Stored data
Content starts
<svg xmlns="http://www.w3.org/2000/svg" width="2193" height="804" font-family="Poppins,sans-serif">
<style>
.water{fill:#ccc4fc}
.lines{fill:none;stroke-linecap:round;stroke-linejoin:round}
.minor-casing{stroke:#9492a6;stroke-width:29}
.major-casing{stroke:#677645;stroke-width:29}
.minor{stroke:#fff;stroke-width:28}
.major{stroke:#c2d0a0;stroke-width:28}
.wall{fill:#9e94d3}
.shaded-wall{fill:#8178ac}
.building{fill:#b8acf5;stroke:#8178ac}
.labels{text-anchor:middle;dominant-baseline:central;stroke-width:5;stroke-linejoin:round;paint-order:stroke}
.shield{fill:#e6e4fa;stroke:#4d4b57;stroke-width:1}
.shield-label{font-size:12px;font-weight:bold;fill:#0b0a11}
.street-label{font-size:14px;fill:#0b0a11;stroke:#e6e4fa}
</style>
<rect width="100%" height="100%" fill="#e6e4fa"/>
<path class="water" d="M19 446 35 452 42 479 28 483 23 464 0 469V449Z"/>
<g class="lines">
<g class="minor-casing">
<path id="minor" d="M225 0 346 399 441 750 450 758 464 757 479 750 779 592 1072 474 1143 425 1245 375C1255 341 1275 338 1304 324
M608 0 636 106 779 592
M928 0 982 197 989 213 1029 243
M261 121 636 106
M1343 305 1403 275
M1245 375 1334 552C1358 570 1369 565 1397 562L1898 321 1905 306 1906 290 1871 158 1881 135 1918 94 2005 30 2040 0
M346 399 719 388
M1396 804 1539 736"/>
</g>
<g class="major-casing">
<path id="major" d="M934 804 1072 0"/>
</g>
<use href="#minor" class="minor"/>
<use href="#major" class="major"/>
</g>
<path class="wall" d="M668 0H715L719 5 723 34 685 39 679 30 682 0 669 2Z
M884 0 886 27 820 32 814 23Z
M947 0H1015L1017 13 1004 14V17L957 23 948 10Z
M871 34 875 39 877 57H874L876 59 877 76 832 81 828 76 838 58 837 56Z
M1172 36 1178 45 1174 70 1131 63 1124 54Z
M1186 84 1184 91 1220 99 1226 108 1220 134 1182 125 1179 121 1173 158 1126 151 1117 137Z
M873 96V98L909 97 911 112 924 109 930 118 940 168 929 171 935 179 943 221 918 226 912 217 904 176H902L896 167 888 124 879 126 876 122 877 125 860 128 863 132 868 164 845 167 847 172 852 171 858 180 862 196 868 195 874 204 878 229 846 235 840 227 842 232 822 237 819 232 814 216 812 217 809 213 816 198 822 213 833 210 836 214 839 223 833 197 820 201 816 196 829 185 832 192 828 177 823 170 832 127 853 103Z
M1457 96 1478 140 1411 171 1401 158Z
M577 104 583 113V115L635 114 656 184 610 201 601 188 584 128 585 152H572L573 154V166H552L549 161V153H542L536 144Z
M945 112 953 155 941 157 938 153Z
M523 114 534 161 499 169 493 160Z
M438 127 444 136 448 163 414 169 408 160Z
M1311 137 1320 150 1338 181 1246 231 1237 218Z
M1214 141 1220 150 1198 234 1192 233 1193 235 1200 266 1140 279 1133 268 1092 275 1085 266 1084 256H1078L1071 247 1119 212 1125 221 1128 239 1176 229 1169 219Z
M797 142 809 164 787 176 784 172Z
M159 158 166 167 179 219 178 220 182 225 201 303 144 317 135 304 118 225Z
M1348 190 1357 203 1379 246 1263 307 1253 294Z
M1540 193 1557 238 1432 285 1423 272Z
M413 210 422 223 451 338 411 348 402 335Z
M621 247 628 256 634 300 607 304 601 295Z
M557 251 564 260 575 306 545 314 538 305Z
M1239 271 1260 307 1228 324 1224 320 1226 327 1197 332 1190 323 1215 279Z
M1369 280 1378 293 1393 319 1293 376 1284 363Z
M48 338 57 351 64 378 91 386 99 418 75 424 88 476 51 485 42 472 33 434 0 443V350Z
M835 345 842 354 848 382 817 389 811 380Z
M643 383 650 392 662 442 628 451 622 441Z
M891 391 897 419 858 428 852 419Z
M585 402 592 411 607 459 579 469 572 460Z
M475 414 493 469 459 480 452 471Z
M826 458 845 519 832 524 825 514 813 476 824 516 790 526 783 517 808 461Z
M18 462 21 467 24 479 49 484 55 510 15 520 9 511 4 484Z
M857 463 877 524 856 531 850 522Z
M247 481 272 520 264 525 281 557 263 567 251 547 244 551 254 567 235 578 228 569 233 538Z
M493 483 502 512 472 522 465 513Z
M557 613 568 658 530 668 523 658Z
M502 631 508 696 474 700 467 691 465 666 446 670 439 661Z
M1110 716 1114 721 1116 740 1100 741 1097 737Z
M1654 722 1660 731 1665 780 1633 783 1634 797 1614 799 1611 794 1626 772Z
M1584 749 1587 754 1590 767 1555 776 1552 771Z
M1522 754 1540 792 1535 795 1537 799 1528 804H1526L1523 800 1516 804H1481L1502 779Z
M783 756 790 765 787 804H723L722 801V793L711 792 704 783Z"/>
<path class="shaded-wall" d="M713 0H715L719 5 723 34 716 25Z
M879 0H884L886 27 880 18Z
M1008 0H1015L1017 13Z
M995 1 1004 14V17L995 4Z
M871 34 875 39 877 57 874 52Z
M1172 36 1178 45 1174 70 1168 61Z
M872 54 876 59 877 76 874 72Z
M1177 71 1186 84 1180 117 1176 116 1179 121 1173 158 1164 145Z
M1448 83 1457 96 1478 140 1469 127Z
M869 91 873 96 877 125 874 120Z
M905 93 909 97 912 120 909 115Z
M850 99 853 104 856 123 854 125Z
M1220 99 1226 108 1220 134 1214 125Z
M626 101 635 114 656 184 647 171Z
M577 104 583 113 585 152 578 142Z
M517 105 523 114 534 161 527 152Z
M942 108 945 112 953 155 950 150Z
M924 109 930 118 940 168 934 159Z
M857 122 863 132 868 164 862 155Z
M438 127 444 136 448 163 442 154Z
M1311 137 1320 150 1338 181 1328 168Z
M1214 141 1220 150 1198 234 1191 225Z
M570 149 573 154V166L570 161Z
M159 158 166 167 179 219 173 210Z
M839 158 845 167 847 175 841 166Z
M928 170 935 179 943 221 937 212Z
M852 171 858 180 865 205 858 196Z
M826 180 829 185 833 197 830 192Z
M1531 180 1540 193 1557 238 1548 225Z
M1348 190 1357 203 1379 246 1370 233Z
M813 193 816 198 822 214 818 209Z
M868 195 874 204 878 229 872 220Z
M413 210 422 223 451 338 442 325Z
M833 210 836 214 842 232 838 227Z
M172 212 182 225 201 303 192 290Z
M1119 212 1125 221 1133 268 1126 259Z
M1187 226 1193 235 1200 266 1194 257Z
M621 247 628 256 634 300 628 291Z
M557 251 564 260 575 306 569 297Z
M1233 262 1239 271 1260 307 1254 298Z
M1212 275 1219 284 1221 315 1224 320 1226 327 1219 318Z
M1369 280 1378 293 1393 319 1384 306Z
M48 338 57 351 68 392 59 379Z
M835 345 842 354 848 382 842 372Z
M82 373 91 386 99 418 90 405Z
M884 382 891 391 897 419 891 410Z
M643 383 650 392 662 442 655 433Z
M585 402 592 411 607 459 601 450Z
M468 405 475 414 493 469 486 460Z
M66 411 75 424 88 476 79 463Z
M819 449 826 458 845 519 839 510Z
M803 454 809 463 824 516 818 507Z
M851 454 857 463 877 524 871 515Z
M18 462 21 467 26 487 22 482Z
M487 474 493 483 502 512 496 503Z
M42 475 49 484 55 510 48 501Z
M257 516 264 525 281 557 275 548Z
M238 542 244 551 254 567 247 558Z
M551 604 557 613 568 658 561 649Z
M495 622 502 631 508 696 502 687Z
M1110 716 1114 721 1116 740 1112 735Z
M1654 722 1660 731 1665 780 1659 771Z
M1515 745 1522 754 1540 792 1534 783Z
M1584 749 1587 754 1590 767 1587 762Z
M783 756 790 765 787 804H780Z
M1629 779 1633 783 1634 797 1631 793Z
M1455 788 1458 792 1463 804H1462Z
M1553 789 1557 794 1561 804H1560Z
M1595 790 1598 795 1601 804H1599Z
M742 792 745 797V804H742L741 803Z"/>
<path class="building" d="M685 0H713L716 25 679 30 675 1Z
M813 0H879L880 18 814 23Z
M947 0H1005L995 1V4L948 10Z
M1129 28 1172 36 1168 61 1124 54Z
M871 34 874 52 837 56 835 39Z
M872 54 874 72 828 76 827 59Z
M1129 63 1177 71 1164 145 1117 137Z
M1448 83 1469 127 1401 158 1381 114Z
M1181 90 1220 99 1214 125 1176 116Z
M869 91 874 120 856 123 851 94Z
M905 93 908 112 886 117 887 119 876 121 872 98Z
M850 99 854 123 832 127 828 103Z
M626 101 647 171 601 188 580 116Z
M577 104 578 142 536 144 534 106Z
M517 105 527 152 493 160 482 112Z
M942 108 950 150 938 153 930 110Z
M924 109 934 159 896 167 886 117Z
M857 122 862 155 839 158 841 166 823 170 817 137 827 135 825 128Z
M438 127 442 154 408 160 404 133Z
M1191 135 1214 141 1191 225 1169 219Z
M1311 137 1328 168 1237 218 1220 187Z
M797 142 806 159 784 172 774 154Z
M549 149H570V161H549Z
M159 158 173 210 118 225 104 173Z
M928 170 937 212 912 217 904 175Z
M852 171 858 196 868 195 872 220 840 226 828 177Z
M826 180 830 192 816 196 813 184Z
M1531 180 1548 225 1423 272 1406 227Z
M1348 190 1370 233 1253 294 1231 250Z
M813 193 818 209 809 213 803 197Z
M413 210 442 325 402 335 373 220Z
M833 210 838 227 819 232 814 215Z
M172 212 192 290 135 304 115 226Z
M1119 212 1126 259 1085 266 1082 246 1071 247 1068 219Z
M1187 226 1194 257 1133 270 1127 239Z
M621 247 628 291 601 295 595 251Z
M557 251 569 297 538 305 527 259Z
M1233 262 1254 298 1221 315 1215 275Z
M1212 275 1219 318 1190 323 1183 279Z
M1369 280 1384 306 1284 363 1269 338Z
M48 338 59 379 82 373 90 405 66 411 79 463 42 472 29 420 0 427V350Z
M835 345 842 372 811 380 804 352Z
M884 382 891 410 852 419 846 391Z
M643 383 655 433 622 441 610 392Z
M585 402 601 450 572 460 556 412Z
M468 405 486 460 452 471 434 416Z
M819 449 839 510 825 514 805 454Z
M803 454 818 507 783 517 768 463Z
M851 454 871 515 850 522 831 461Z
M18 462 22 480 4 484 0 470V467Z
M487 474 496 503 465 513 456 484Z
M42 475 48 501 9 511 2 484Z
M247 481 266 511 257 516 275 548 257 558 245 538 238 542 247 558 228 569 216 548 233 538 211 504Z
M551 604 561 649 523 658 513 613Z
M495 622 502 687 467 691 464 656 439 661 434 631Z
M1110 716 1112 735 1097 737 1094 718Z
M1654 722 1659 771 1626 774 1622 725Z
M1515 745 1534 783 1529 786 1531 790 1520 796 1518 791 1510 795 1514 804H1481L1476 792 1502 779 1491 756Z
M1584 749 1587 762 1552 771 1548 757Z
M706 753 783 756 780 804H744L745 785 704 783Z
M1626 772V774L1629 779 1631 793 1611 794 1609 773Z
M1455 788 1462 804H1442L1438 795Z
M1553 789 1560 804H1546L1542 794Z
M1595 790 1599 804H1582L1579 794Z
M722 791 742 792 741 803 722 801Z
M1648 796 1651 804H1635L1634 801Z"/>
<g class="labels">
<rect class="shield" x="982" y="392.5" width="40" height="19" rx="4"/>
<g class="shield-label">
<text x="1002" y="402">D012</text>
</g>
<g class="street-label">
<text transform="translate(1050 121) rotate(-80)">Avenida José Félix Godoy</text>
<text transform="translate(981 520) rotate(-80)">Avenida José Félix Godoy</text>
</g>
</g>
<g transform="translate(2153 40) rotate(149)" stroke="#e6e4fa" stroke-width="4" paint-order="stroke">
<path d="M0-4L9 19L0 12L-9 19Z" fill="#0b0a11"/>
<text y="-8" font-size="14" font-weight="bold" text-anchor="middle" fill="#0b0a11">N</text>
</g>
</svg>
Content ends
WHAT IS REQUIRED: The answer must be all the lines above that hold the word "rect".

ANSWER SECTION:
<rect width="100%" height="100%" fill="#e6e4fa"/>
<rect class="shield" x="982" y="392.5" width="40" height="19" rx="4"/>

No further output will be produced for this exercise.